* **Activity**: Please write every entry out again, exactly as it reads below.

* **Input data**:
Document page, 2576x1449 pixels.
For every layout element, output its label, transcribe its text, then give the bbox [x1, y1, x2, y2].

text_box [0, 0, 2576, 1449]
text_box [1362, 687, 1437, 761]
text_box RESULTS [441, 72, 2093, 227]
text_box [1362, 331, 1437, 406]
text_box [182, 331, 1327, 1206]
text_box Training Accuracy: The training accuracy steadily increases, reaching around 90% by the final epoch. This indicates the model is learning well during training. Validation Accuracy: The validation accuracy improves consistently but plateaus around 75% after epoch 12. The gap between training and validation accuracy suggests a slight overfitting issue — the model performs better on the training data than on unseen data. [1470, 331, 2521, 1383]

* **Worked solution**:
Document page, 2576x1449 pixels.
For every layout element, output its label, transcribe its text, then give the bbox [x1, y1, x2, y2].

text_box [0, 0, 2576, 1449]
text_box [1362, 687, 1437, 761]
text_box RESULTS [441, 72, 2093, 227]
text_box [1362, 331, 1437, 406]
text_box [182, 331, 1327, 1206]
text_box Training Accuracy: The training accuracy steadily increases, reaching around 90% by the final epoch. This indicates the model is learning well during training. Validation Accuracy: The validation accuracy improves consistently but plateaus around 75% after epoch 12. The gap between training and validation accuracy suggests a slight overfitting issue — the model performs better on the training data than on unseen data. [1470, 331, 2521, 1383]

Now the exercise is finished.